■ Exercise:
Rewrite the records from their first line through the line containing "order: Lepidoptera", swapping "common name" for "vernacular name" and changing nothing else.

Stored items:
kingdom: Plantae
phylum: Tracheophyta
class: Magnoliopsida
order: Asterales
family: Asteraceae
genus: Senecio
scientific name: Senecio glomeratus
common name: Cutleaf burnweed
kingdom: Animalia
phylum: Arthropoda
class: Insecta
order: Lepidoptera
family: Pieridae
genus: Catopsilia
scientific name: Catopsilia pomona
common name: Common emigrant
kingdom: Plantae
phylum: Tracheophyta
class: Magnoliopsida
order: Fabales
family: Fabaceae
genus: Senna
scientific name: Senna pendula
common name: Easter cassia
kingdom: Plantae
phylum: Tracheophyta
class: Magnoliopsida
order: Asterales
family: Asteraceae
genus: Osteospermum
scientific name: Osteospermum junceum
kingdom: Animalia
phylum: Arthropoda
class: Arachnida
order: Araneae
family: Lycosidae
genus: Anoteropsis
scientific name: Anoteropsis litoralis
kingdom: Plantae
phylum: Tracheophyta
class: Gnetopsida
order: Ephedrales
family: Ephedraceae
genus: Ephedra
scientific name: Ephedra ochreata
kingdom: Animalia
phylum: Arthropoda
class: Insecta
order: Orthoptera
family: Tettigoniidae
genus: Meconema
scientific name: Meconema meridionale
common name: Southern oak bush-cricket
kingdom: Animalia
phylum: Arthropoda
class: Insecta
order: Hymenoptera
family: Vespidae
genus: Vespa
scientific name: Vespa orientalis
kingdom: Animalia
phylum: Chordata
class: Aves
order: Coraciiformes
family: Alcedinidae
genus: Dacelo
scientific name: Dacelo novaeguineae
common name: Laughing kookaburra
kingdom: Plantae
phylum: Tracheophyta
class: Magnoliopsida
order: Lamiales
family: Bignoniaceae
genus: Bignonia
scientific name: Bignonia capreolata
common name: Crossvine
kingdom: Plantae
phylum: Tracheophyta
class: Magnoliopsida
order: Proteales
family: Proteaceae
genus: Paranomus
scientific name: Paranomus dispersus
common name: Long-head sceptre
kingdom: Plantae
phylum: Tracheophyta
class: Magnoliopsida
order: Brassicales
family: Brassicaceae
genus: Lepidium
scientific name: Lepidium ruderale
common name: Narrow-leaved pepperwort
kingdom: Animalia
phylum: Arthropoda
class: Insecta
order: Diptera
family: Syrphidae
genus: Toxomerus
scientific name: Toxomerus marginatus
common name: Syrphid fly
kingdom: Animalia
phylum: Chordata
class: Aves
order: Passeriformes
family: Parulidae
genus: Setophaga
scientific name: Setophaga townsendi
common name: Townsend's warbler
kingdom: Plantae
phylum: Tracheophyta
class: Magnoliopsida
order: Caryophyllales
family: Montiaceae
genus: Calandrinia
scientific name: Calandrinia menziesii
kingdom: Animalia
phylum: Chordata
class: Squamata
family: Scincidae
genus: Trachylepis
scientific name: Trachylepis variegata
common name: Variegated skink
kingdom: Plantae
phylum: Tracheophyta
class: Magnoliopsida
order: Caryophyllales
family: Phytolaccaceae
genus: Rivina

■ Full solution:
kingdom: Plantae
phylum: Tracheophyta
class: Magnoliopsida
order: Asterales
family: Asteraceae
genus: Senecio
scientific name: Senecio glomeratus
vernacular name: Cutleaf burnweed
kingdom: Animalia
phylum: Arthropoda
class: Insecta
order: Lepidoptera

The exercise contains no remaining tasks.